> _AIM OF THE TASK_
Quote all of the material below word for word, leaving out the pictures.

_ _ _ _ _ _ _

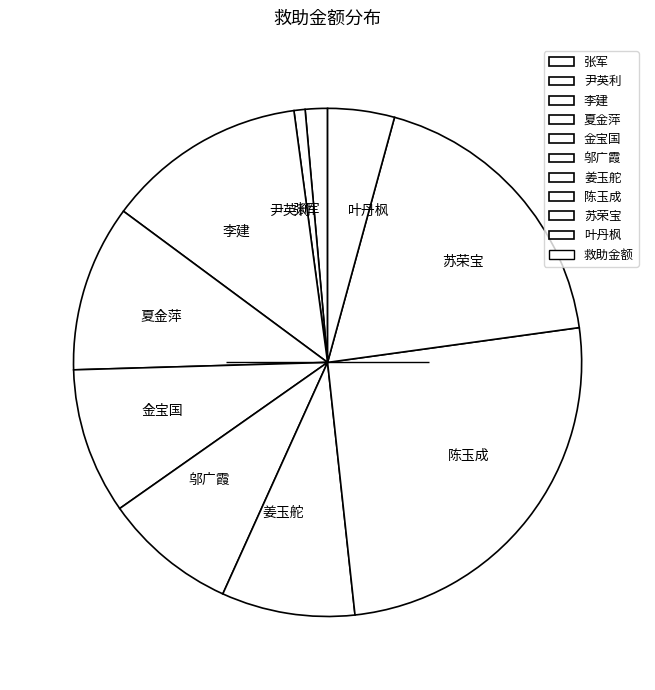

What is the largest slice in the pie chart?

陈玉成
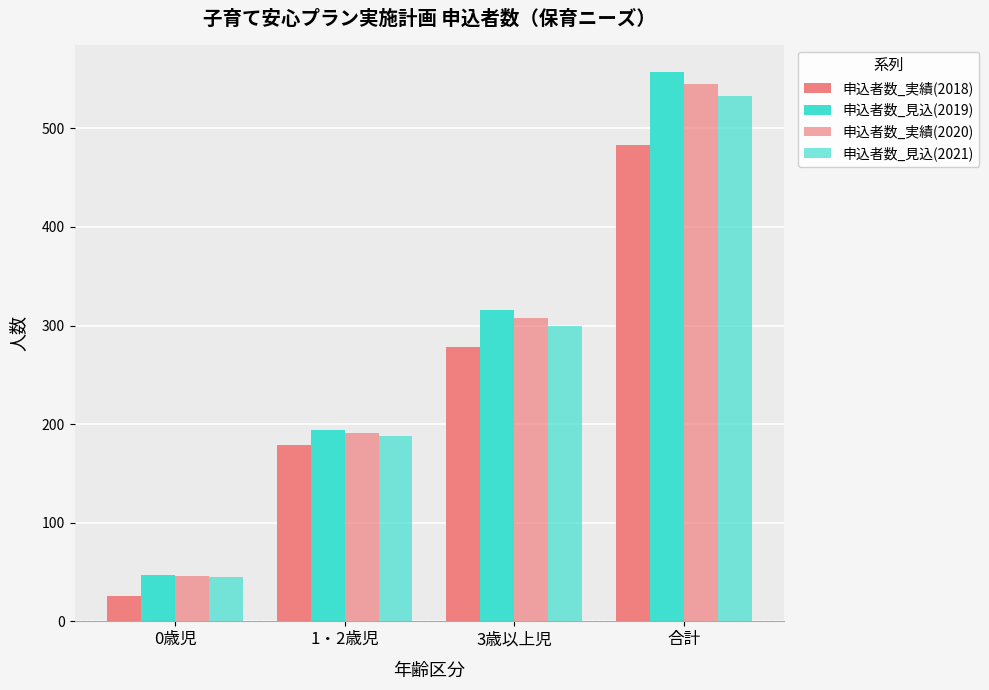

Are the bars horizontal?

No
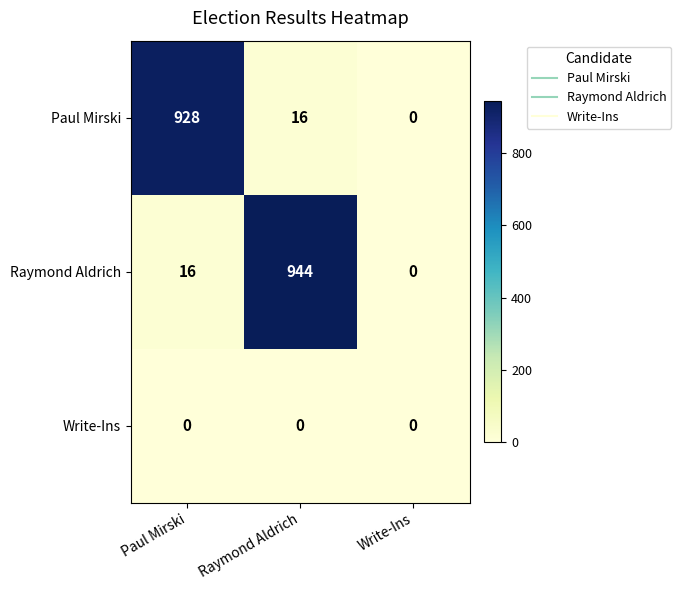

The value of Paul Mirski at Write-Ins is 443. True or false?

False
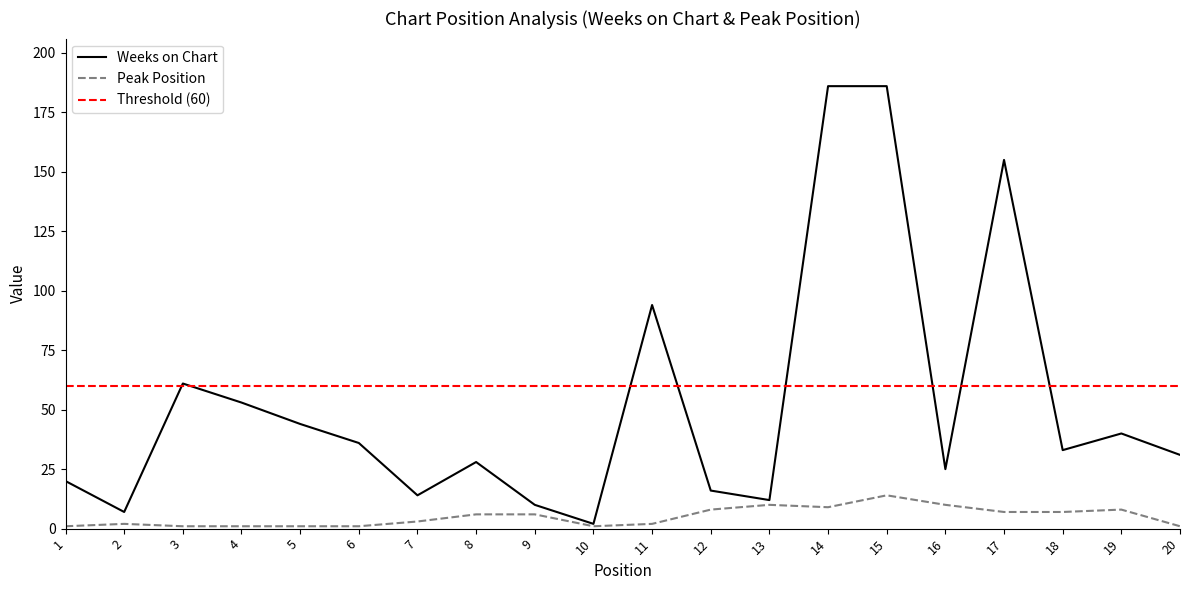

Which label corresponds to the smallest value in the chart?

1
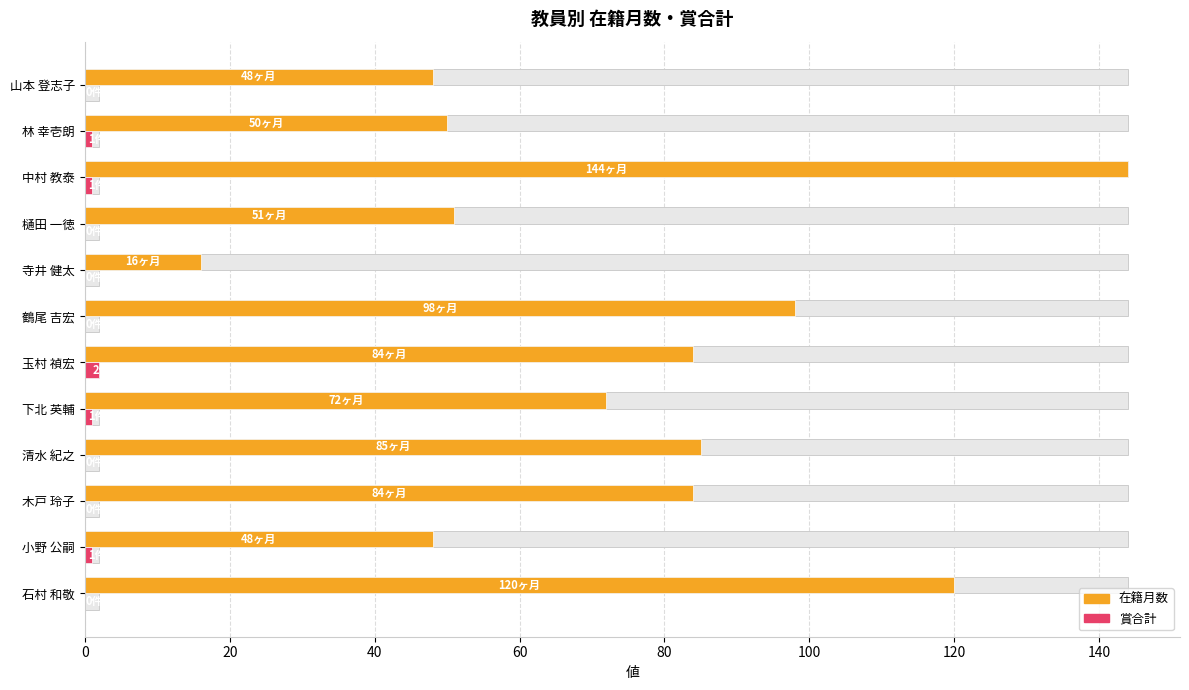

What is the maximum value shown in the chart?

144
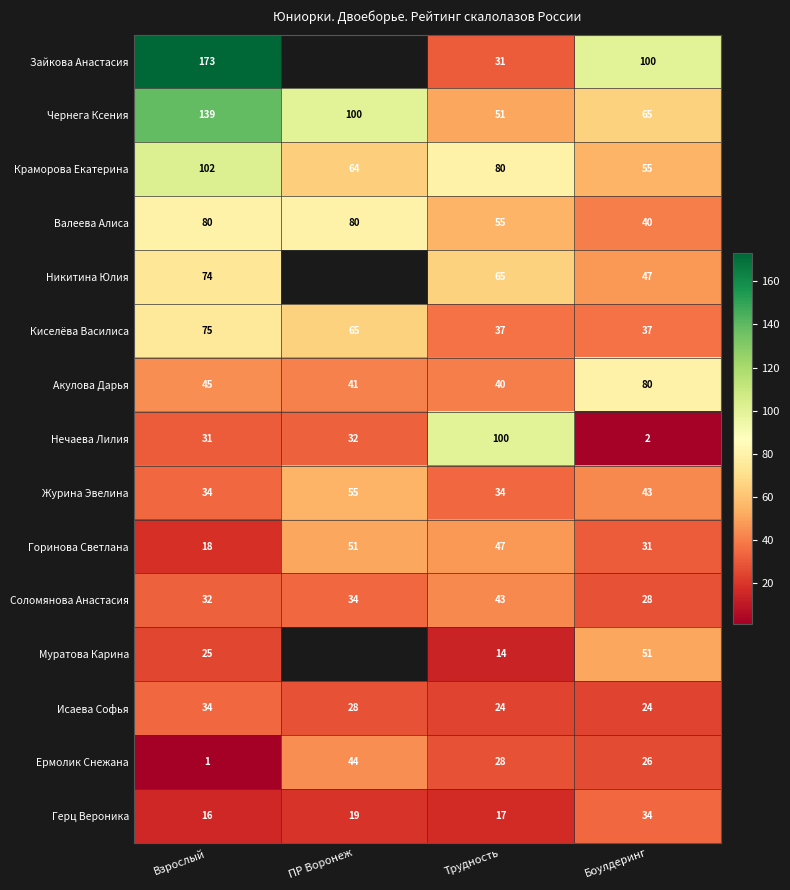

What is the total value across all series at Трудность?

666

_ _ _ _ _ _ _

> _TASK OUTPUT_
What is the largest slice in the pie chart?

陈玉成

Are the bars horizontal?

No

The value of Paul Mirski at Write-Ins is 443. True or false?

False

Which label corresponds to the smallest value in the chart?

1

What is the maximum value shown in the chart?

144

What is the total value across all series at Трудность?

666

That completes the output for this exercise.